--- Start TEXT PASSAGE ---

The querystring library not only parses query strings, it also creates them. This is important because Express parses the query string, and you need the unparsed version to relay to the service:

const qs = require("querystring");

If the back-end application uses POST, PUT or PATCH, you need to read the data:

const bodyParser = require("body-parser");

Note that body-parser does not handle multi-part bodies (request bodies that are so long that it requires more than one TCP/IP packet to send them. If the proxied application uses them, you need a different solution.

If you want to use the same proxy for multiple applications, you might need a more sophisticated method to provide the host name. One possibility is to embed it in the authentication information (because the authentication information is always an input to the API rather than something the API handles by itself). In this tutorial, however, the proxy uses a constant host name for simplicity:

// The host for which we are a proxy
const host = "stream.watsonplatform.net";

HTTP request bodies

Most HTTP requests use methods that don’t use the HTTP body. For the exceptions, POST, PUT, and PATCH, you need to use the body-parser library to read the body:

// If needed read the body.
// bodyParser.text() normally doesn't deal with all mime types - 
// the type parameter forces that behavior
app.post("*", bodyParser.text({type: "*/*"}));
app.put("*", bodyParser.text({type: "*/*"}));
app.patch("*", bodyParser.text({type: "*/*"}));

Even if the body is in a different format, such as JSON or URL encoding, it is still easiest to read it as text when you just need to relay it.

The log file

To be able to write a policy about API calls, you need to know what API calls are made, so you log them. The log information is stored in the following array:

// log file for requests
var log = [];

The following function call is the way you display the log (if the proxied service already uses GET on /log, switch to a different path):

// Show and delete the log
app.get("/log", (req, res) => {
    res.send(`<PRE>${log.reduce((a, b) => a+b, "")}</PRE>`);

It uses a template literal to create the HTML. To turn the array into a single string, the program uses the reduce function.

Make sure you consider the use case for the log. The person in your organization who builds the security policy performs an operation with the application and then views the resulting API calls. To make it easy to identify the calls that are part of the operation, you need to delete the log after it is displayed. Then after the next operation you only have the entries for that operation:

    log = [];

});

The actual proxy

The following call sets up the actual proxy:

app.all("*", (req, res) => {

It applies to all methods and all paths (except for those previously handled – case /log).

--- End TEXT PASSAGE ---

* [PROBLEM 1] According to the proxy tutorial, which HTTP methods need the body-parser library to read the request body?
The records that follow are unrelated to the proxy tutorial.

--- Start RECORD EXTRACTS ---

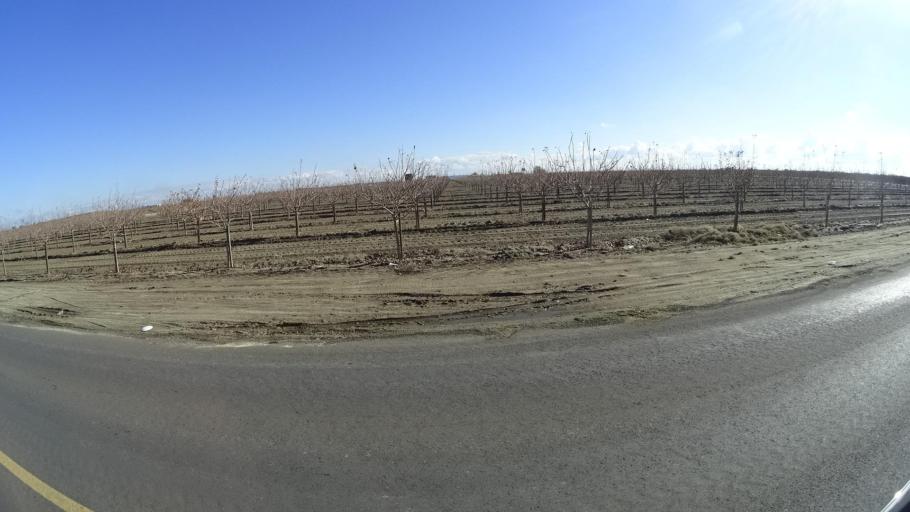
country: US
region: California
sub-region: Kern County
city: Delano
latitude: 35.7337
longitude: -119.2584
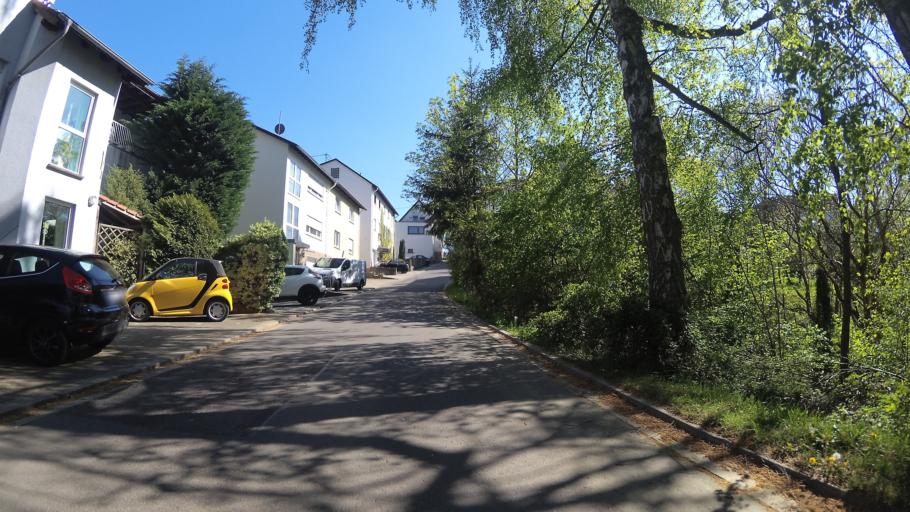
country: DE
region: Saarland
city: Hangard
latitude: 49.3829
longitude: 7.2160
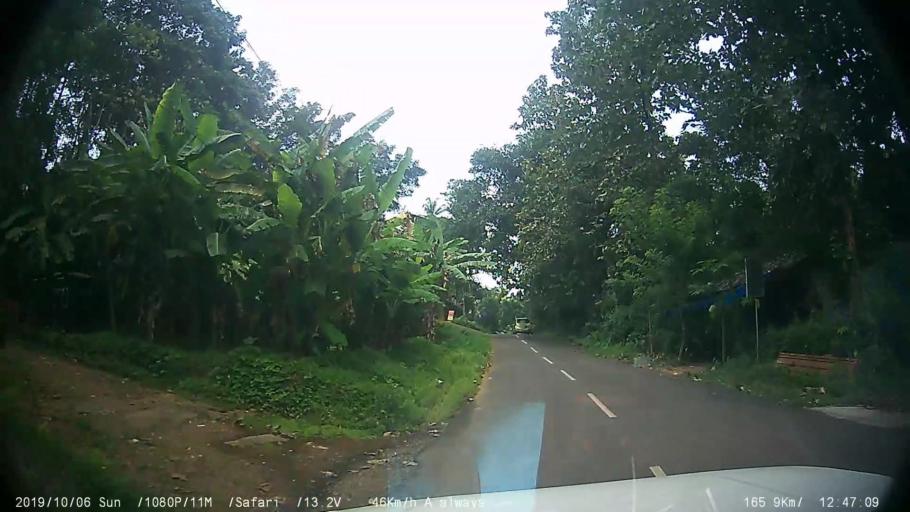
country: IN
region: Kerala
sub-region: Kottayam
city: Palackattumala
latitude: 9.7730
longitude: 76.6031
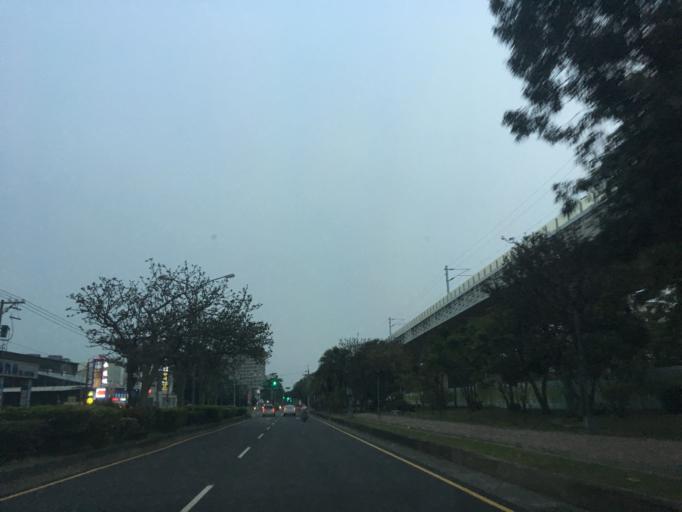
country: TW
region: Taiwan
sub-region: Taichung City
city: Taichung
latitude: 24.1581
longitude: 120.6996
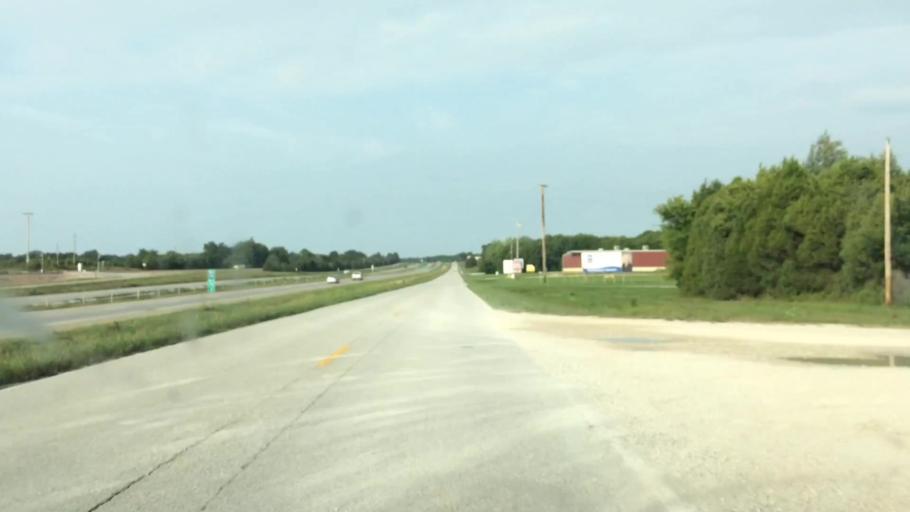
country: US
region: Missouri
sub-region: Greene County
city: Strafford
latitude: 37.2905
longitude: -93.0274
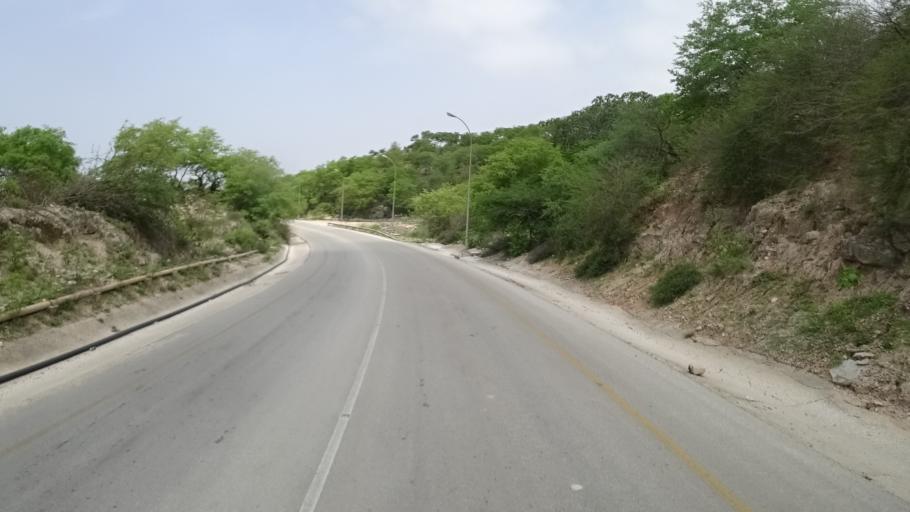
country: OM
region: Zufar
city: Salalah
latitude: 17.0730
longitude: 54.4497
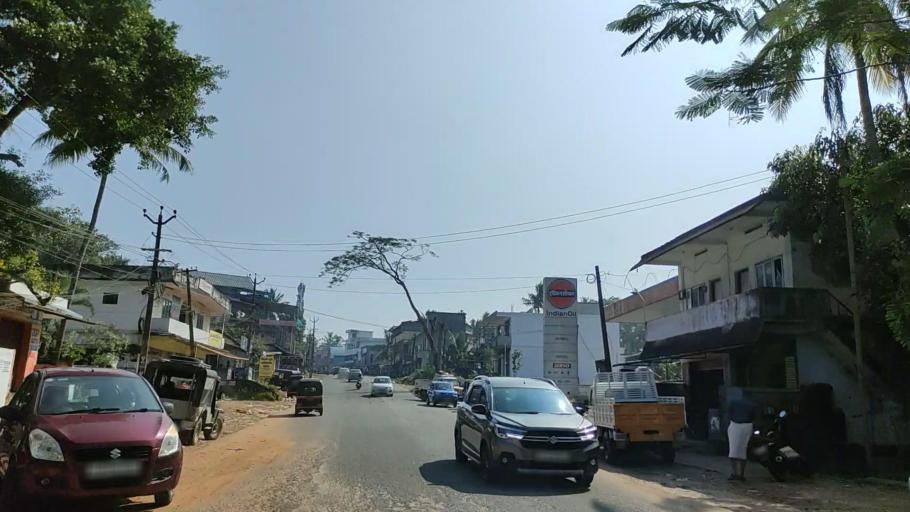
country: IN
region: Kerala
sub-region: Kollam
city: Punalur
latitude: 8.9296
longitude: 76.9293
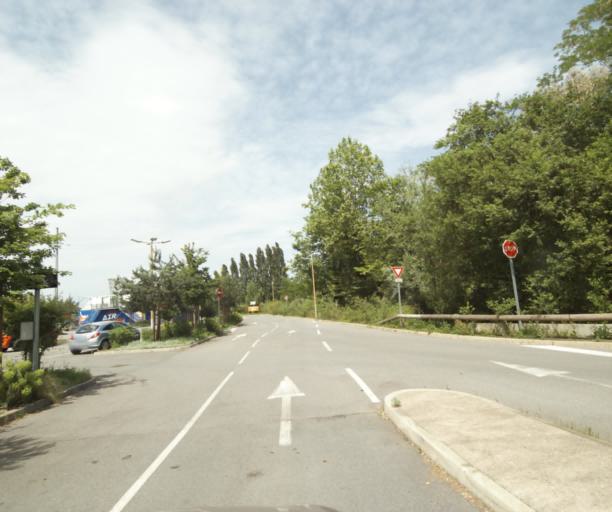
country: FR
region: Aquitaine
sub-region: Departement des Pyrenees-Atlantiques
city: Mouguerre
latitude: 43.4825
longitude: -1.4451
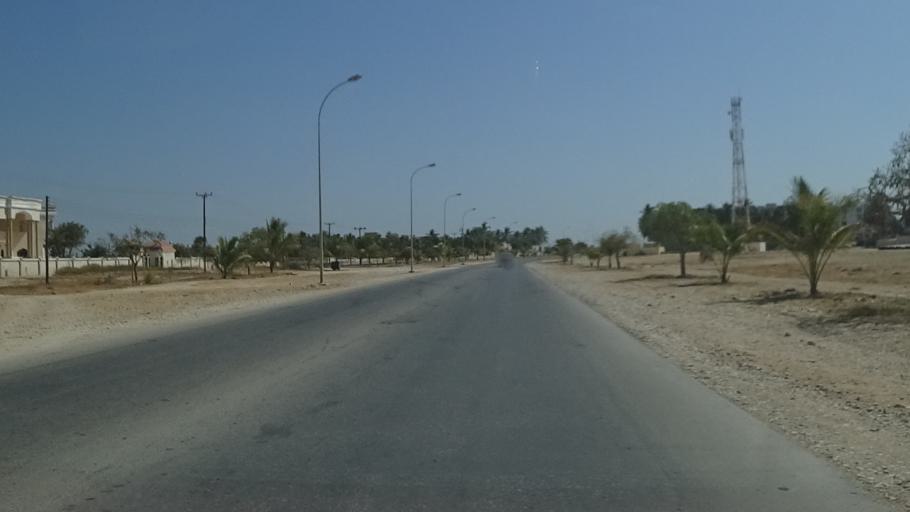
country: OM
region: Zufar
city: Salalah
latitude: 17.0423
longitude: 54.1707
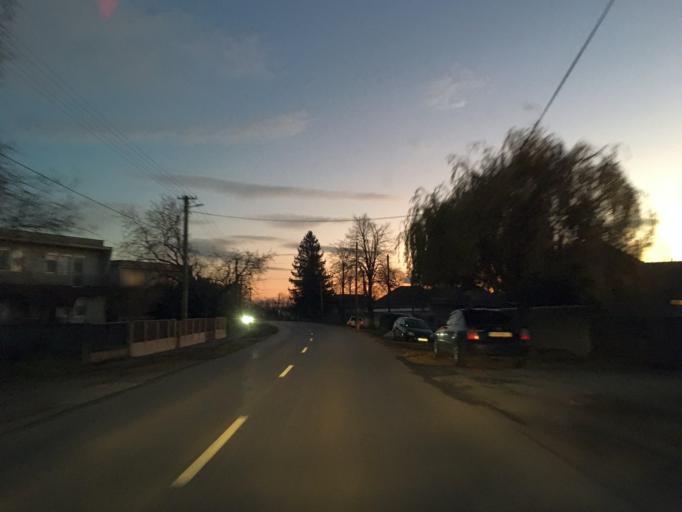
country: SK
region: Nitriansky
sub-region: Okres Komarno
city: Hurbanovo
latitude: 47.9098
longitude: 18.1354
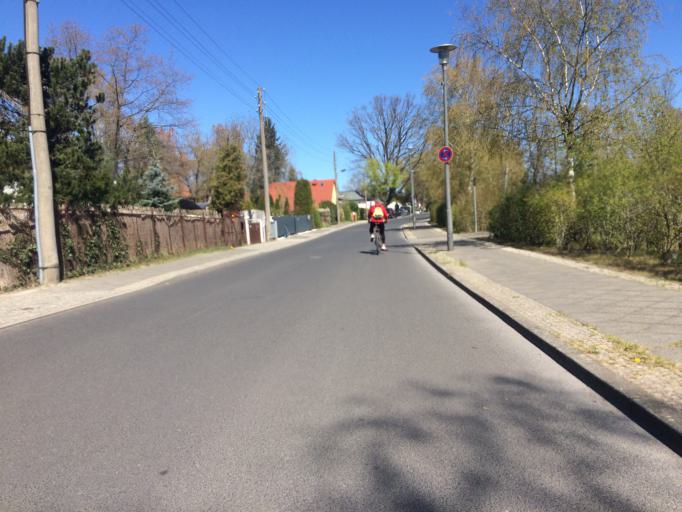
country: DE
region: Berlin
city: Rahnsdorf
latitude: 52.4308
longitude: 13.7131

--- End RECORD EXTRACTS ---

* [PROBLEM 2] Extract the lines of the records starting at the line that contains "longitude: 76.9293" and ending at the final line of the records, both included, and reproduce them verbatim. Leave the pictures out of your answer.

* [EXPECTED ANSWER 1] POST, PUT, and PATCH.

* [EXPECTED ANSWER 2]
longitude: 76.9293
country: FR
region: Aquitaine
sub-region: Departement des Pyrenees-Atlantiques
city: Mouguerre
latitude: 43.4825
longitude: -1.4451
country: OM
region: Zufar
city: Salalah
latitude: 17.0423
longitude: 54.1707
country: SK
region: Nitriansky
sub-region: Okres Komarno
city: Hurbanovo
latitude: 47.9098
longitude: 18.1354
country: DE
region: Berlin
city: Rahnsdorf
latitude: 52.4308
longitude: 13.7131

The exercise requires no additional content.